On the ground floor, a swimming pool is encircled by roses, perennials, small growing shrubs, and old viburnums. We added verbena bonariensis, sonata white and Rosalita cleome, lime nicotiana, heliotrope, and surfinia sky blue petunias. They are steadfast in delivering color all summer long, while the perennials come and go. Will I come back later in the summer to take pictures?
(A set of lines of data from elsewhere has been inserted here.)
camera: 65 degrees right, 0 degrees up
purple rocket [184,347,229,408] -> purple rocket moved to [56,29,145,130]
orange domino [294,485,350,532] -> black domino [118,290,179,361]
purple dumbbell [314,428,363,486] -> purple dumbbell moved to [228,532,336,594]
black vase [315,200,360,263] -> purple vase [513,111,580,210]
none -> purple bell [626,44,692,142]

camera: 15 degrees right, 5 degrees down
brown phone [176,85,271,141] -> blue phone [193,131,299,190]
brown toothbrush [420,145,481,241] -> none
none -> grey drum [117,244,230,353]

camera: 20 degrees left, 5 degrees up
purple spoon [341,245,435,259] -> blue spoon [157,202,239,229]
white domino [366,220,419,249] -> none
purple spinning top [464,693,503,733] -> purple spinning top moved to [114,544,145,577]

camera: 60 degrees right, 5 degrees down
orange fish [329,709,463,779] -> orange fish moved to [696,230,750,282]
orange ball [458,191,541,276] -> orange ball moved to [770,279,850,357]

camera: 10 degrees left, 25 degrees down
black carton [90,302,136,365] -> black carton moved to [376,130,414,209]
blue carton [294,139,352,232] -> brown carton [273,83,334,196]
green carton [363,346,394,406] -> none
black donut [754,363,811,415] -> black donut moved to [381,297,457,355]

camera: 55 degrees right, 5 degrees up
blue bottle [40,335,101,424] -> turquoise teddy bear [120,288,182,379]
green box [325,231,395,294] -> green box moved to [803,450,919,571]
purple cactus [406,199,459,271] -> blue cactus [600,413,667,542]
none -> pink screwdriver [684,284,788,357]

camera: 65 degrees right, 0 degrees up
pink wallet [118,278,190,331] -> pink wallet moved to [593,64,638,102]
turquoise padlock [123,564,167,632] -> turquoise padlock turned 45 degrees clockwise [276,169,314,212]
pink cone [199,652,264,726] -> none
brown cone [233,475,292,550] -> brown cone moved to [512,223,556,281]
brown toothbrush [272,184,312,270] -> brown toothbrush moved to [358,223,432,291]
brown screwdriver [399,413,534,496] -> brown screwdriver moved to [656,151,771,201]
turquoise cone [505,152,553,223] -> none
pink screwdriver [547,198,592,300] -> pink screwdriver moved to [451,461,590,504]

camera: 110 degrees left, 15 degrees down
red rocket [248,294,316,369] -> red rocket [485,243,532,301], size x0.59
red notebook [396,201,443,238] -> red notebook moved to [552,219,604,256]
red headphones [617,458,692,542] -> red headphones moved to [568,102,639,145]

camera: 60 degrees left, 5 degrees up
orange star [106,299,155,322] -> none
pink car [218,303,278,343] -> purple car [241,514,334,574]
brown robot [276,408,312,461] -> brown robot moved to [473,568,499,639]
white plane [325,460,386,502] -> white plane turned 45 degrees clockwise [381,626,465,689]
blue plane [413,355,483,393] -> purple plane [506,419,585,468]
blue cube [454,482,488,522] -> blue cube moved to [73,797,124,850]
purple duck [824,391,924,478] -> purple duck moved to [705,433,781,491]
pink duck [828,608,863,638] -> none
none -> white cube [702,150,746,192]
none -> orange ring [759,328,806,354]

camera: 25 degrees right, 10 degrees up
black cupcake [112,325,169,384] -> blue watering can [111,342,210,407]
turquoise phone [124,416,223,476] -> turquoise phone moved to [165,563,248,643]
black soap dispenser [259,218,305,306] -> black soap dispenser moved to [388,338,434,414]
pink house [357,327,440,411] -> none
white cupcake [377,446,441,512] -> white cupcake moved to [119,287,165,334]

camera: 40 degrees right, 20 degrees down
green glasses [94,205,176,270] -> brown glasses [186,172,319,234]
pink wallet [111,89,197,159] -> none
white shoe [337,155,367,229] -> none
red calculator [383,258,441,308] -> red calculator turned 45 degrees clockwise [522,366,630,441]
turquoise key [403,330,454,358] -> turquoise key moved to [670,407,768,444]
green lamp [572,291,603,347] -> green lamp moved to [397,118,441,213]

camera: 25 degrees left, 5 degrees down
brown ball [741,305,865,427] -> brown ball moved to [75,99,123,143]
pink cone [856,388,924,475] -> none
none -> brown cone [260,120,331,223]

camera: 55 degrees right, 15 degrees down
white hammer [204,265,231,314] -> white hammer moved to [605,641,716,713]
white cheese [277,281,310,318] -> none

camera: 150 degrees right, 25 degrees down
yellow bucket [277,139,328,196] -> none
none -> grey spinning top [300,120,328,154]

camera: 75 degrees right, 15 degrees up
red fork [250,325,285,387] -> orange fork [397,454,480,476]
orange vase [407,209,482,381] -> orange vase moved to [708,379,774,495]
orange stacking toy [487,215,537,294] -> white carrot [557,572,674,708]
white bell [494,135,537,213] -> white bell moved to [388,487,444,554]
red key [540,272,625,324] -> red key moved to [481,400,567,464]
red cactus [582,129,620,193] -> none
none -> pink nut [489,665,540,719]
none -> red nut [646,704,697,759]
Of course.

A Particular Planting

A friend much more tuned into the 21st century than I let me know that this container planting of mine from 2005 was getting considerable interest via Pinterest.  Pinterest?  I was curious.  Based on my recent research, Pinterest is an on line venue by which anyone, any invited anyone, can post images they fancy, in personal albums organized by subject matter of their own choosing.  As for who posted this collection of photographs from my blog that had been pinned by lots of different people, I have no idea-it was not me.   This picture of a container planting I did in 2005 has gotten a lot of interest.  Though the Wedding White zinnias from Burpee, the petunias and the lime licorice are easy to identify, I am embarassed to say I have no idea what the center plant is.  I am almost certain it came from Landcraft Nursery.  For several years we bought unusual and exotic tropical plants from them.  A quick scan of their plant list did not ring a bell.  If you can identify this plant, will you please write me?    

I am very pleased to see an annual container planting generate some interest.  Gardeners are happy to share-I am no different.  This was a new house, with a landscape design and installation imagined by my clients and I from start to finish.  Once I was close to that finish, there was the matter of selecting and planting containers.  The pool terrace was an obvious choice for containers.  My clients planned to spend a lot of time there.  The pool deck of concrete aggregate with bluestone detail was part of the original landscape plan.  My client chose the furniture all on her own-and did a great job of it.  The French flavor of the landscape asked for simple and spare choices in plant material, lots of pleasingly simple geometry, and a largely green palette for the plants in the pots.   

This pair of tall Belgian zinc planters in contrasting heights are kept company by one low simple English lead square.  The star of the show in the tallest pot-datura metel “Belle Blanche”.  In the shorter, melianthus.  The low lead box features a fistful of white geraniums.  I like green plants.  Datura, melianthus and geranium are eminently attractive in leaf.  The flowers are welcome, when they come.  

In keeping with what I would call a landscape with a French flavor, the plant choices are simple, and edited.  Lavender, white and shades of green.  Simple, elegant, spare. 

Dahlias do not come into their own much until September and October.  But during the summer, the dahlia plant has significant stature, great texture, and presence.  A little in the way of Verbena bonariensis and scaevola, and tufts of a grass whose name I cannot remember makes for a container planting that is much about form and mass-stature-, and not so much about flowers. 

Simple and serene, this.  The containers stand proud, but not too proud.   

My favorite part?  A border of Panicum Virgatum, faced down with a tall salvia and verbena bonariensis.  A rhythmic and subtle planting that spills over the edge of the pool terrace. 

A good landscape does a lot of things.  Trees get planted, where there were none.  Spaces get created that are friendly to people.  Plants of visual interest to people and of vital interest to butterflies and birds get added.  Everywhere you look, there is green.   

 In April I will have been been posting essays about gardens, landscape, and the design thereof for three years.  As a matter of course, I post lots of my own pictures in support of what I write.  Generating those images takes every bit as much time as the writing.  An image can no doubt be very powerful, and compelling.   This is what is interesting me so much about Pinterest.  What we see matters much.  An image speaks in a way all its own.